Fashionability-Enhancing Outfit Image Editing with Conditional Diffusion Models
Qice Qin, Yuki Hirakawa, Ryotaro Shimizu, Takuya Furusawa, Edgar Simo-Serra
TL;DR
This work tackles enhancing fashionability in outfit image editing without external prompts by integrating a diffusion-based generator with segmentation-conditioned controls and a classifier-guided fashionability objective. It introduces two expert-annotated datasets (OpenSkill-based and 5-Dimension) to train and evaluate a Mid-U guidance system that steers latent diffusion toward more fashionable outputs while preserving body shape and identity. Empirical results show significant gains over the Fashion++ baseline in both quantitative fashionability predictions and qualitative image quality, supported by a user study and detailed failure analyses. The approach offers a practical, interpretable framework for automatic fashionability enhancement with potential impact on virtual try-on, fashion design, and e-commerce workflows.
Abstract
Image generation in the fashion domain has predominantly focused on preserving body characteristics or following input prompts, but little attention has been paid to improving the inherent fashionability of the output images. This paper presents a novel diffusion model-based approach that generates fashion images with improved fashionability while maintaining control over key attributes. Key components of our method include: 1) fashionability enhancement, which ensures that the generated images are more fashionable than the input; 2) preservation of body characteristics, encouraging the generated images to maintain the original shape and proportions of the input; and 3) automatic fashion optimization, which does not rely on manual input or external prompts.
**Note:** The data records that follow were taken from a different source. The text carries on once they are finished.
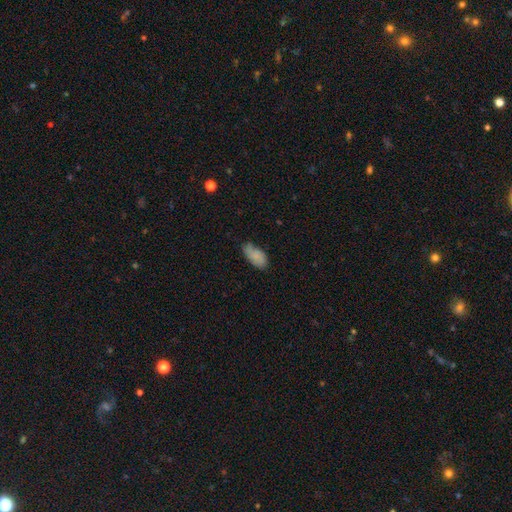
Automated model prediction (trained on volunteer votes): Morphology: type=smooth (81%); roundness=in between (93%); merging=none (59%).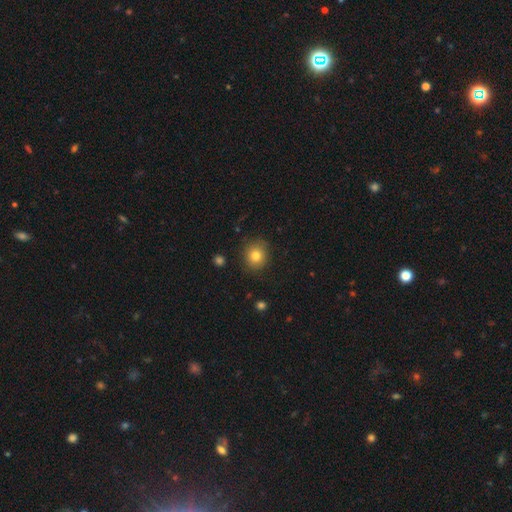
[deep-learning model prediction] This appears to be a smooth galaxy with no disk features (81%) that is round (84%). Merging: none (87%).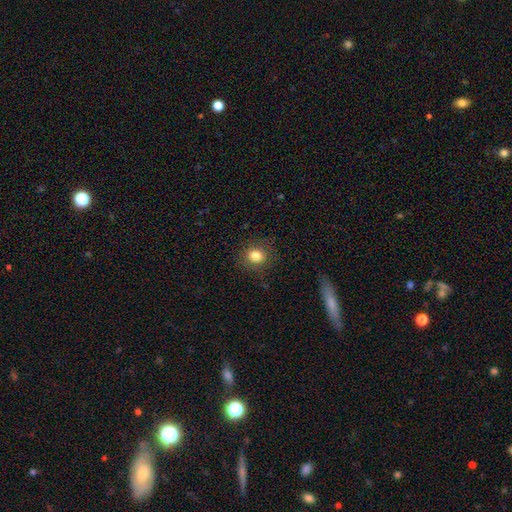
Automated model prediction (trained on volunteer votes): Morphology: type=smooth (82%); roundness=round (75%); merging=none (85%).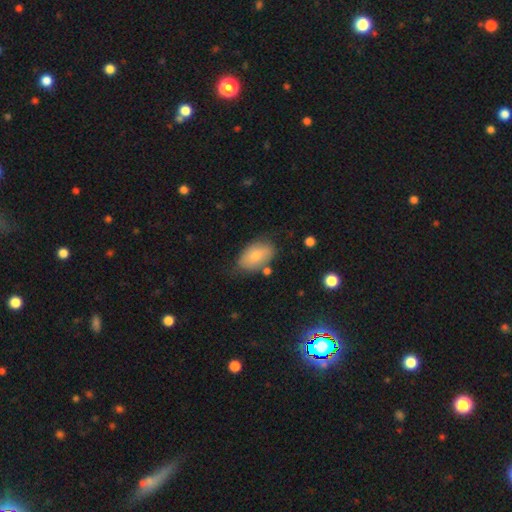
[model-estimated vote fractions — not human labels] A smooth galaxy with no disk features (77%) that is in between round and cigar-shaped (91%).

Vote fractions:
- Smooth or featured? smooth: 77% / featured or disk: 17% / star or artifact: 7%
- How rounded? in between: 91% / round: 7% / cigar-shaped: 2%
- Merging? none: 71% / minor disturbance: 19% / merger: 5% / major disturbance: 5%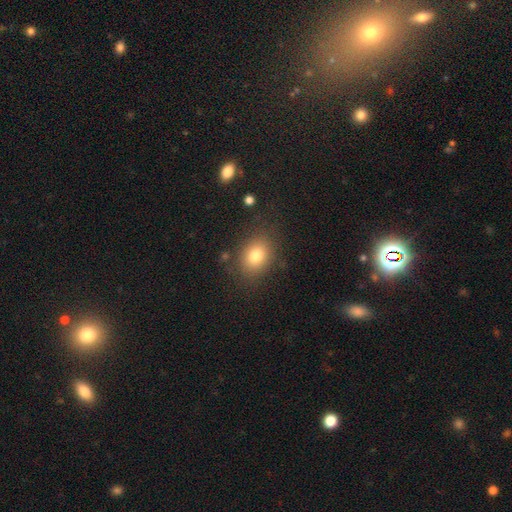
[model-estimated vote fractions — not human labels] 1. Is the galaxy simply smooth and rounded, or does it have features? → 78% smooth, 11% star or artifact, 10% featured or disk.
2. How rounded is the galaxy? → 59% in between, 40% round, 1% cigar-shaped.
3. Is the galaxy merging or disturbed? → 81% none, 12% minor disturbance, 5% major disturbance, 2% merger.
We also employ two methods to collect training data for guidance while generating and evaluating the images. In particular, we rate outfit images using fashionability scores annotated by multiple fashion experts through OpenSkill-based and five critical aspect-based pairwise comparisons. These methods provide complementary perspectives for assessing and improving the fashionability of the generated images. The experimental results show that our approach outperforms the baseline Fashion++ in generating images with superior fashionability, demonstrating its effectiveness in producing more stylish and appealing fashion images.